A couple of follow-ups to my post regarding music distribution.
--"If Aerosmith sold only 100,000 copies on the Internet, we'd make more than selling a million for a big label. No matter how you slice it, everybody's making more than the band." --Aerosmith's Steven Tyler, noting that the band's recording contract is up for renewal after the next album
--The LA Times runs a lot of articles giving the entertainment industry's view of technology. Some of them are a tad...skeptical. But there was a very interesting article today on Pandora, an online service that creates a customized music feed for you based on your favorite songs. You tell it which songs you like; it picks songs that have similar aural characteristics and plays them for you.
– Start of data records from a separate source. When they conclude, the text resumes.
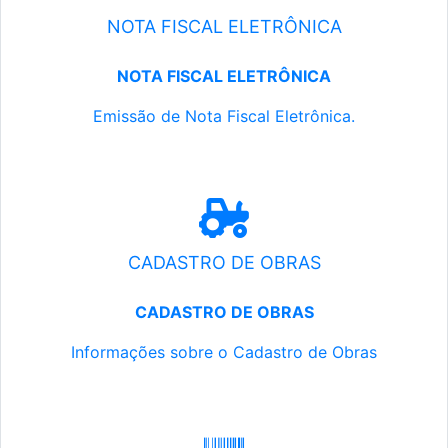
NOTA FISCAL ELETRÔNICA
NOTA FISCAL ELETRÔNICA
Emissão de Nota Fiscal Eletrônica.
CADASTRO DE OBRAS
CADASTRO DE OBRAS
Informações sobre o Cadastro de Obras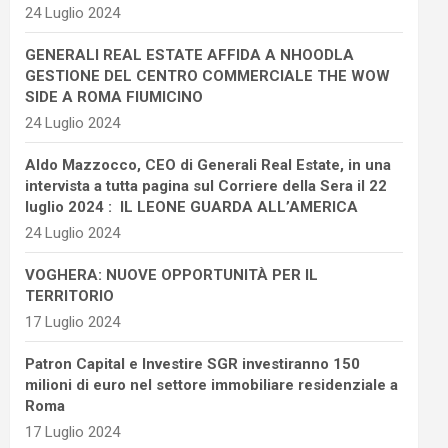
24 Luglio 2024
GENERALI REAL ESTATE AFFIDA A NHOODLA
GESTIONE DEL CENTRO COMMERCIALE THE WOW
SIDE A ROMA FIUMICINO
24 Luglio 2024
Aldo Mazzocco, CEO di Generali Real Estate, in una
intervista a tutta pagina sul Corriere della Sera il 22
luglio 2024 : IL LEONE GUARDA ALL’AMERICA
24 Luglio 2024
VOGHERA: NUOVE OPPORTUNITÀ PER IL
TERRITORIO
17 Luglio 2024
Patron Capital e Investire SGR investiranno 150
milioni di euro nel settore immobiliare residenziale a
Roma
17 Luglio 2024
I haven't spent enough time with Pandora to decide if I like it or not; in general, I'm not a big fan of listening to music on my PC. But I love the spirit of what its founders are attempting – they want to help people discover new music that they wouldn't have found otherwise. I think services like Pandora will play an important role in removing the middleman from music. If new artists can be discovered more easily, artists will be less dependant on the record labels' marketing infrastructure.
Pandora doesn't advertise; it relies on word of mouth and blog referrals to get traffic. So I'm happy to give them a plug here.
An apology to my RSS readers: You have probably received more than one copy of this post. This is the third time I have posted it to my blog. The first two times, it mysteriously disappeared after a while. I presume this is related to the serious technical problems that the Blogger folks have been reporting all weekend. Their status report includes the not so reassuring message: "The Blogger and Google engineers and ops folks are not just sitting around waiting for the next failure; we’re actively improving our infrastructure to lessen both the planned and unplanned Blogger outages."
I know they mean well, and it's a free service, so I shouldn't complain. But I have to say that I'd expect Google, of all companies, to run a reliable service. It makes me wonder what else might be screwed up behind the scenes.